Desde que, em 2016, foi criada uma sala de consumo assistido em Paris, junto à Gare du Nord, passam diariamente pelo serviço 360 pessoas, em média. “O balanço é muito positivo, porque temos menos 80% de seringas abandonadas na rua e muito menos pessoas a injectar-se na Gare du Nord, nos jardins e nos parques”, relatou ao PÚBLICO Stéphane Bribard, conselheiro da mairie do 10.º arrondissement de Paris para os assuntos relacionados com a segurança, a prevenção e a vida nocturna. Naquela sala, os utentes podem dormir, tomar café, comer, ser atendidos por médicos, psiquiatras ou por enfermeiros, além de poderem fazer o consumo injectado.
“Não se pode fumar crack porque isso implica mudar a regulamentação da lei”, explica Stéphane, adiantando que o objectivo é criar um espaço para inalação de crack na zona de La Chapelle, na fronteira com o 18.º arrondissement, muito marcada pela “espiral infernal”, como caracteriza o próprio, da “emigração e pobreza e onde o consumo de crack se tornou num enorme problema”. “Acreditamos que se tiverem um sítio onde dormir e comer, as pessoas não sentirão tanta necessidade de consumir para esquecer, como fazem actualmente.”
Num sítio como no outro, “a sala funciona como um programa de cidadania que procura recuperar pessoas que estão fora do sistema”. Não tem sido fácil: “As autoridades não estão muito receptivas e, numa altura de gentrificação, os novos habitantes destas zonas tendem a associar os problemas antigos à existência de uma sala de consumo quando o que esta fez foi atenuá-los.”

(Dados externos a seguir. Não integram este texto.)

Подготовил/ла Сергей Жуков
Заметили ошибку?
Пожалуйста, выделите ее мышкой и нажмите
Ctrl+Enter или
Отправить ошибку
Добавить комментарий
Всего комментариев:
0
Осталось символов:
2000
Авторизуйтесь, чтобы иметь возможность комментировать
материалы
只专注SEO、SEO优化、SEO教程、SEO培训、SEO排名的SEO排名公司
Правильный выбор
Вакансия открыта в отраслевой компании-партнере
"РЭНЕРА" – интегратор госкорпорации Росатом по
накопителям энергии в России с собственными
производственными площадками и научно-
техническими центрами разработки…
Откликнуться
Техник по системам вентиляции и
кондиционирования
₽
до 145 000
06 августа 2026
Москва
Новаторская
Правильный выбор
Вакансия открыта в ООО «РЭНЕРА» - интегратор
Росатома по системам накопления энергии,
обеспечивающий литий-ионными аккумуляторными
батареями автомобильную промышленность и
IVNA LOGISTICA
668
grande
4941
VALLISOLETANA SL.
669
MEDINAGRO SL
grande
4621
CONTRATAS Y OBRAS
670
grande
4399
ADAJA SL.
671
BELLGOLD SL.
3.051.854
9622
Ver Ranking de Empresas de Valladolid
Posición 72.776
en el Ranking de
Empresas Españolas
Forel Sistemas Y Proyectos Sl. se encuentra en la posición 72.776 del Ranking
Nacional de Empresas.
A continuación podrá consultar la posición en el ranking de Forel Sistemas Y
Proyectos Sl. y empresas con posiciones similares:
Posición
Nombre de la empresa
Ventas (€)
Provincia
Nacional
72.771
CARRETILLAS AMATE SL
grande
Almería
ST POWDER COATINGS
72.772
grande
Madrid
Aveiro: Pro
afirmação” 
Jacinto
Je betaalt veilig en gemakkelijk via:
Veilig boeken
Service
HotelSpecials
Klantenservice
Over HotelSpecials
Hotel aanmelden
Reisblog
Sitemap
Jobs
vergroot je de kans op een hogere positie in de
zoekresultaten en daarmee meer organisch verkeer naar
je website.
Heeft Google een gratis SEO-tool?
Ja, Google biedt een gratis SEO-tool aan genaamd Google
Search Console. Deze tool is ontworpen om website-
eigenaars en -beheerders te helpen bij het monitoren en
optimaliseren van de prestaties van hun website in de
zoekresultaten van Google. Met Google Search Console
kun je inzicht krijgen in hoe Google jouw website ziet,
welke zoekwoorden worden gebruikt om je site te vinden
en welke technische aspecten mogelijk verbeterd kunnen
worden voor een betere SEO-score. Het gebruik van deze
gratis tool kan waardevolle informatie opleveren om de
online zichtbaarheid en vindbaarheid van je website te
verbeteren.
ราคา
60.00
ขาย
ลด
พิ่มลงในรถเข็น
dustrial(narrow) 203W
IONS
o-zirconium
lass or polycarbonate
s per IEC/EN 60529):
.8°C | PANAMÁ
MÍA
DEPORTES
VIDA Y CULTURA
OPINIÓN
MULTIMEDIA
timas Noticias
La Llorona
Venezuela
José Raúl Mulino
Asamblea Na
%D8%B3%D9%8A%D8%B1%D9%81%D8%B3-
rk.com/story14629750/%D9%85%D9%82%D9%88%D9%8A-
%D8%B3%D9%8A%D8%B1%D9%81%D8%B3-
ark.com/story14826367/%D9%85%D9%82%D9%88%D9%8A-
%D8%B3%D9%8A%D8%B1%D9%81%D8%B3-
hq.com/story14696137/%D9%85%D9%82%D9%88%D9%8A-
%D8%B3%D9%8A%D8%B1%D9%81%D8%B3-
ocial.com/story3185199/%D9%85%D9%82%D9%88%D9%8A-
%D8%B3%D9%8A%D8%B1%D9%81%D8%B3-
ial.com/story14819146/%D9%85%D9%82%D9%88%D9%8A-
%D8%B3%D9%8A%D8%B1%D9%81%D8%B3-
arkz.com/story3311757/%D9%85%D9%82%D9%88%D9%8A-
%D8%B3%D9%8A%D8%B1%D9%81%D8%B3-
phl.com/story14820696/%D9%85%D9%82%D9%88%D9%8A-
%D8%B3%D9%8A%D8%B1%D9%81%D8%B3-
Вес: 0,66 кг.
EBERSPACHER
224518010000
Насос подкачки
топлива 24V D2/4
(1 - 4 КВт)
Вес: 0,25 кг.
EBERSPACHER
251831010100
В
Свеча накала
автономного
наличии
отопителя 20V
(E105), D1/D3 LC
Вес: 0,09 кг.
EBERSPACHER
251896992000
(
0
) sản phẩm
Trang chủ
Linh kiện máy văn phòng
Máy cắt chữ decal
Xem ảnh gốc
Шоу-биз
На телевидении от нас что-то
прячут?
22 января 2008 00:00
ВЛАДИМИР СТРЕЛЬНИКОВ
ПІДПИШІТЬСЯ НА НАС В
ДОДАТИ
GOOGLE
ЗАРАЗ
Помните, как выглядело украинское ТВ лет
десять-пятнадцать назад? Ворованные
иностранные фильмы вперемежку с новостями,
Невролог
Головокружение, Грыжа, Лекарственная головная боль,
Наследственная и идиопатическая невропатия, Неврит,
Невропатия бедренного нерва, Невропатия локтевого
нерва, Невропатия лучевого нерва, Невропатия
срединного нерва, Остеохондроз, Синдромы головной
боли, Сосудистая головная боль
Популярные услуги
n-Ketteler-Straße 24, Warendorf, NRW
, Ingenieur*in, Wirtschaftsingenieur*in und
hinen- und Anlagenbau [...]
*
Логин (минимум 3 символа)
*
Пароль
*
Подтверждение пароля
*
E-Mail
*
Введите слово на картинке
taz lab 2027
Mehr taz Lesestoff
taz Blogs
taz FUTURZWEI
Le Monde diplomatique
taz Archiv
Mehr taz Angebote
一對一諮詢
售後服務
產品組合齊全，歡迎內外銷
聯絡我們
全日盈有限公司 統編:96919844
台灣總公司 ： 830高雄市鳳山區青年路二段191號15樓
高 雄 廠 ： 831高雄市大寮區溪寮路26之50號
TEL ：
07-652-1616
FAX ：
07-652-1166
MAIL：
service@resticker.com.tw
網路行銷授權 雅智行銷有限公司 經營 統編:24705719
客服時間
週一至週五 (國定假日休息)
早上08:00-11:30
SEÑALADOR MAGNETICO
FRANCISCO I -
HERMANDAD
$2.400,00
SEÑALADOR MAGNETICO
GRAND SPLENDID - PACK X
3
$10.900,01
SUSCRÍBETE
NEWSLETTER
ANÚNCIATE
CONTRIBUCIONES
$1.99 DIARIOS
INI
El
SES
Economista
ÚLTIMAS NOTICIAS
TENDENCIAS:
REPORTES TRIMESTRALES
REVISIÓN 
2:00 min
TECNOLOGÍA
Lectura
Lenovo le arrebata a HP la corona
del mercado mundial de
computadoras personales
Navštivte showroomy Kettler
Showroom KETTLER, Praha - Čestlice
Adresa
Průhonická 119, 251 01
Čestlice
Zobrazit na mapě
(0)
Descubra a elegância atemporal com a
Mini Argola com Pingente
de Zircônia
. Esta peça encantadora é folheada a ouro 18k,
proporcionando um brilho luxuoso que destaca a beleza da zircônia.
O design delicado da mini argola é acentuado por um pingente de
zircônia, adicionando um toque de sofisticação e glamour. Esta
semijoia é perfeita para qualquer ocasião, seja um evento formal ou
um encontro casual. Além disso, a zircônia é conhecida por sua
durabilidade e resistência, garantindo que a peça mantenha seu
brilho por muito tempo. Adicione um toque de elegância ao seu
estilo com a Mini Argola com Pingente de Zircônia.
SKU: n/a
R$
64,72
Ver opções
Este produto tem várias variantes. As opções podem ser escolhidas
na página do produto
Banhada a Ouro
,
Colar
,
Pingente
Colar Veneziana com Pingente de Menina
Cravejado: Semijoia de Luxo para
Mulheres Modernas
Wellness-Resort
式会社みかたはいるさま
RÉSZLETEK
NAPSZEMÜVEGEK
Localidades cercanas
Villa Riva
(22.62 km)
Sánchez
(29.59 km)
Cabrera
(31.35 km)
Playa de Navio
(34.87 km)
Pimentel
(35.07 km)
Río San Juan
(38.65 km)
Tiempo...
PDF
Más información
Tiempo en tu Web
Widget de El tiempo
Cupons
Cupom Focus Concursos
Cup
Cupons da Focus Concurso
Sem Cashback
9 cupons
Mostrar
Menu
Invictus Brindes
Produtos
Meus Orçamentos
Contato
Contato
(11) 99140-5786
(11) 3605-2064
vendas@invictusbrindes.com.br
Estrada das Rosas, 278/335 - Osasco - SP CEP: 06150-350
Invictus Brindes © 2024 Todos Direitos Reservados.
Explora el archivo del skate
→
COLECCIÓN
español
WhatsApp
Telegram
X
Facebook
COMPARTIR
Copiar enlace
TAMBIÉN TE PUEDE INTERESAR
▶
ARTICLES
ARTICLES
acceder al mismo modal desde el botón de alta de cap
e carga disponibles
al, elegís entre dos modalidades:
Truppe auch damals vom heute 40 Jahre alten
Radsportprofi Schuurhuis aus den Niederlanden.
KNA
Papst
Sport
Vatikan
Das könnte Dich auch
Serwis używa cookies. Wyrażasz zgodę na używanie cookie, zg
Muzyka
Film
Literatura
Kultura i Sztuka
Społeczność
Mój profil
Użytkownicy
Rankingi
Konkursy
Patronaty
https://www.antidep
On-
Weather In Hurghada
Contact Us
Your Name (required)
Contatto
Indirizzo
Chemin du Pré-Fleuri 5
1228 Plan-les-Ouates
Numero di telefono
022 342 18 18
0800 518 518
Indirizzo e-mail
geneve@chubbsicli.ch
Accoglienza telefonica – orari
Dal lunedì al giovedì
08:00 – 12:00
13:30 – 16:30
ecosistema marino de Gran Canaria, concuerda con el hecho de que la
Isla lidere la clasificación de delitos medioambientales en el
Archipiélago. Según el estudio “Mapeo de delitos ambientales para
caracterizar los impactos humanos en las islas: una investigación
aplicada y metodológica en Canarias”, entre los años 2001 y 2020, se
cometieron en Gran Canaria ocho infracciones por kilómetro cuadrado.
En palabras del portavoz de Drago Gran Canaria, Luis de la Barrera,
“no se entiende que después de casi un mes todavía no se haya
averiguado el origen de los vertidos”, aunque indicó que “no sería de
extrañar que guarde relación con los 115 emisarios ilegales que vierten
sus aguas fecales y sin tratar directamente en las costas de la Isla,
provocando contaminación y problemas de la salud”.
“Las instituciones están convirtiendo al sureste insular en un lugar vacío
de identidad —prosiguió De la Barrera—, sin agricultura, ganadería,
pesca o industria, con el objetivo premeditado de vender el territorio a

França foi dos últimos países a abrir salas de consumo assistido, engrossando uma rede que se estende aos Países Baixos (31 salas), Alemanha (24), Suíça (oito) Dinamarca (cinco), Espanha (13), Noruega (duas) e Luxemburgo (uma), segundo o último balanço do Observatório Europeu da Droga e da Toxicodependência (OEDT). Desde que a primeira sala foi aberta, em Berna, na Suíça, em 1986, as centenas de estudos que se fizeram sobre o seu impacto na comunidade convergem na ideia de que as salas conseguiram diminuir o risco de transmissão do VIH e das mortes por overdose, bem como fomentar “uma maior adesão aos tratamentos de desintoxicação”, ainda segundo o OEDT, cujo relatório acrescenta que, ao contrário do que muitos temem, estes serviços “não fazem aumentar a criminalidade relacionada com a droga a nível local”.